I HAVE read last week’s D&S Times headlines which trumpeted the benefits of the Tour de Yorkshire - but I also think there is a downside.

I feel that these races encourage riders to speed along without regard to other users or consideration to people in villages in order to achieve maximum speed.

On Saturday I was approaching Swainby having come out of Scugdale road when I saw a group of cyclists approaching the rear of my car at great speed and closing to an inappropriate distance.

I was forced to brake sharply nearing the village in order to give way to a horse and rider which were difficult to see because of parked cars on my side of the road.

This forced one cyclist to swerve in order not to hit my car and resulted in a torrent of abuse from the others - presumably because I caused them to slow down. They blamed me for braking, attaching no blame to themselves for speeding and riding too close.
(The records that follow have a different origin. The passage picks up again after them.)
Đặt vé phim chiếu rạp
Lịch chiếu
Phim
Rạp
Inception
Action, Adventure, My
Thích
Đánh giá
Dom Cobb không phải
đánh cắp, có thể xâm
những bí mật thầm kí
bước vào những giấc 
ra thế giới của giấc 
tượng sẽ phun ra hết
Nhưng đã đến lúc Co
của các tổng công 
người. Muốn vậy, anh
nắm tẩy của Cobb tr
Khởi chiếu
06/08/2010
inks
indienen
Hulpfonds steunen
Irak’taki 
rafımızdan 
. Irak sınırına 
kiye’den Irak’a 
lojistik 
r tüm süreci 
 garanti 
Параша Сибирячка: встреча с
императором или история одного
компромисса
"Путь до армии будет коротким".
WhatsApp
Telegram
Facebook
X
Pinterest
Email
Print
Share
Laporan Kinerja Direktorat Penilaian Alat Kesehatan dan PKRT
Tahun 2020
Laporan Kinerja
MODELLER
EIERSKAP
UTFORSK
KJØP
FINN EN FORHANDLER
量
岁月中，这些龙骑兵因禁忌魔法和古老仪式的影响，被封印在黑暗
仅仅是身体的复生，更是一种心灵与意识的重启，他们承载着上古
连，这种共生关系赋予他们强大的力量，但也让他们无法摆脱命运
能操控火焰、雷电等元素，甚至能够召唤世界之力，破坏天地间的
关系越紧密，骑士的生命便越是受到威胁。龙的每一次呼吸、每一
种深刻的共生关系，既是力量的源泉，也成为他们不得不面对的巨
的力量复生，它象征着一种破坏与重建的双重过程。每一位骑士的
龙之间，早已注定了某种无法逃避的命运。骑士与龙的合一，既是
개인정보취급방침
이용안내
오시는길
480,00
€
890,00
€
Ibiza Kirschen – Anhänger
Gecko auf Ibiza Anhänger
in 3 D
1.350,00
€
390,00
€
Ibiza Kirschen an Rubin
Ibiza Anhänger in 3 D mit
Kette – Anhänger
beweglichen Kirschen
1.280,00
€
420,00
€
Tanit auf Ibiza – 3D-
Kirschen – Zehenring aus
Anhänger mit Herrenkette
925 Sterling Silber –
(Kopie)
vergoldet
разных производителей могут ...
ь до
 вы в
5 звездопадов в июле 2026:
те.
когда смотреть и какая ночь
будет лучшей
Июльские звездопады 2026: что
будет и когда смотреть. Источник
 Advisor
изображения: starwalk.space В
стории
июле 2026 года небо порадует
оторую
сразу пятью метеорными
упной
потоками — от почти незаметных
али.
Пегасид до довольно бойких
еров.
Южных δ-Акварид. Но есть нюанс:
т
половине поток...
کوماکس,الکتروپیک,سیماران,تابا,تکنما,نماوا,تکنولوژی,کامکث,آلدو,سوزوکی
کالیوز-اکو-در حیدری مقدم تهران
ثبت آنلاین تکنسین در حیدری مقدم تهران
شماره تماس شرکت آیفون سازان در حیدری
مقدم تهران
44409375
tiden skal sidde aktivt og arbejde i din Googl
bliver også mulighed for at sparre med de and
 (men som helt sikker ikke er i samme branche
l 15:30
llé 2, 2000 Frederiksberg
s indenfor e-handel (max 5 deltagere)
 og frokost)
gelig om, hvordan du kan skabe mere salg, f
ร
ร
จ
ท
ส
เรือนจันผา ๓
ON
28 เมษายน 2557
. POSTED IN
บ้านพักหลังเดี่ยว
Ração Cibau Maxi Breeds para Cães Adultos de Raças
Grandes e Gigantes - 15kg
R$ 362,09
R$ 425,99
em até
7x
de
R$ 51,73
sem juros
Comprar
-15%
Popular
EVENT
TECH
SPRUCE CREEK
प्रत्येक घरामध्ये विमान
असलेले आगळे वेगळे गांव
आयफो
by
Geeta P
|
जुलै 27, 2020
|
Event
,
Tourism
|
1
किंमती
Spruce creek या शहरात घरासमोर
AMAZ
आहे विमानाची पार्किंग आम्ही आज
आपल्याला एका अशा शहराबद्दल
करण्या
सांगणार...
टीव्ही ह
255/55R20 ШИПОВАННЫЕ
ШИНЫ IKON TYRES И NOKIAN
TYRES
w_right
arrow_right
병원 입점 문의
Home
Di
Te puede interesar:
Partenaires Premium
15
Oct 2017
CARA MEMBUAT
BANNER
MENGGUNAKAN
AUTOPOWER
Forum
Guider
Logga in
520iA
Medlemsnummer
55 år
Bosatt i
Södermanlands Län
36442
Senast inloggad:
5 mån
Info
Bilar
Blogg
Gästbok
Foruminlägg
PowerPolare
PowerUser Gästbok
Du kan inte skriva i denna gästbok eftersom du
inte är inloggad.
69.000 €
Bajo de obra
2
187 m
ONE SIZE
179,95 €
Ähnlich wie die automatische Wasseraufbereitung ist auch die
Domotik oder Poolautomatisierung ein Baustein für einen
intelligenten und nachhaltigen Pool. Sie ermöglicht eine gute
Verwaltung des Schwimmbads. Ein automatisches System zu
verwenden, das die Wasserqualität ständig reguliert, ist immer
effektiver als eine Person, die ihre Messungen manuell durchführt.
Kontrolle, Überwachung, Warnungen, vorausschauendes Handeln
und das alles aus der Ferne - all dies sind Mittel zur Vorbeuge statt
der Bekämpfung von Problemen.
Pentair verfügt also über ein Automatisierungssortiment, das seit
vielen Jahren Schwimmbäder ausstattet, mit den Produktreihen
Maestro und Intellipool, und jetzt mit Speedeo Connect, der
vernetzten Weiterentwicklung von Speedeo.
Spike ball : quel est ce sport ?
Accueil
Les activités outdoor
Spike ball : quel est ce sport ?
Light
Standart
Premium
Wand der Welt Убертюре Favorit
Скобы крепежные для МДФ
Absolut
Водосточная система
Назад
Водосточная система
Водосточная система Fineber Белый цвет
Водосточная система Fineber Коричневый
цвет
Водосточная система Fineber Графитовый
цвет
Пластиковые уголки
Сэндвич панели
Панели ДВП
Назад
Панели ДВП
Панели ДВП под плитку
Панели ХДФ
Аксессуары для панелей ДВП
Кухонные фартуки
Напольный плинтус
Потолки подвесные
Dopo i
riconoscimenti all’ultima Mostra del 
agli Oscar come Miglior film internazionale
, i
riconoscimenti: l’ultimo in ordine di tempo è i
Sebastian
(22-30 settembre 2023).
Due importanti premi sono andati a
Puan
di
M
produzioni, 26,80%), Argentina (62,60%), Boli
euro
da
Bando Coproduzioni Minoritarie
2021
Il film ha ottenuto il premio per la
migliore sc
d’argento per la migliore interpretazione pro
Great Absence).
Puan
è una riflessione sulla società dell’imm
After further abuse to my wife and I they overtook me on both sides and sped off, squeezing between the parked cars and the horse rider.

How long will it be before there is a serious accident in our village?

As an occasional cyclist myself I do it for enjoyment of fresh air and the scenery and show consideration to others, not to cycle around to see how fast my route takes and rage at people who slow me down.

Don Smith, Swainby

Smooth running

IT was a superb turnout of both cyclists and spectators at the Tour de Yorkshire and we managed to see the cyclists whizz by in Northallerton.

Our son, who lives in Australia, sent us the whole race on YouTube which was good to watch.

However, we noticed that, on all the roads covered by the race, there was not one pothole.

Where have the ordinary road-users gone wrong?

Dorothy Young, Northallerton

Cycle space

JAN Hobson emphasises, quite rightly, the advice to leave a clearance of 1.5 metres when overtaking a bicycle (D&S Times, May 11). This is something that I always try to achieve when driving a car or a tractor.

However, there is a corollary to this suggestion which is that a cyclist should not enter a space where he or she is not or may not be at least 1.5 metres from a vehicle.

On narrow roads therefore, cyclists should themselves be aware of these rules and use similar protocols that motor vehicles use by using passing places or the verge to allow overtaking or the passage of oncoming vehicles.

Likewise, on narrow two-lane roads, cyclists should not drive within 1.5 metres of the centre line to allow traffic in both directions to pass them with the requisite clearance.

Robert Campbell, Stokesley

Missing bells

JAN Hobson points out that it is recommended that a bicycle is fitted with a bell (D&S Times, May 11).

So why don’t any of the cyclists I’ve seen follow this recommendation?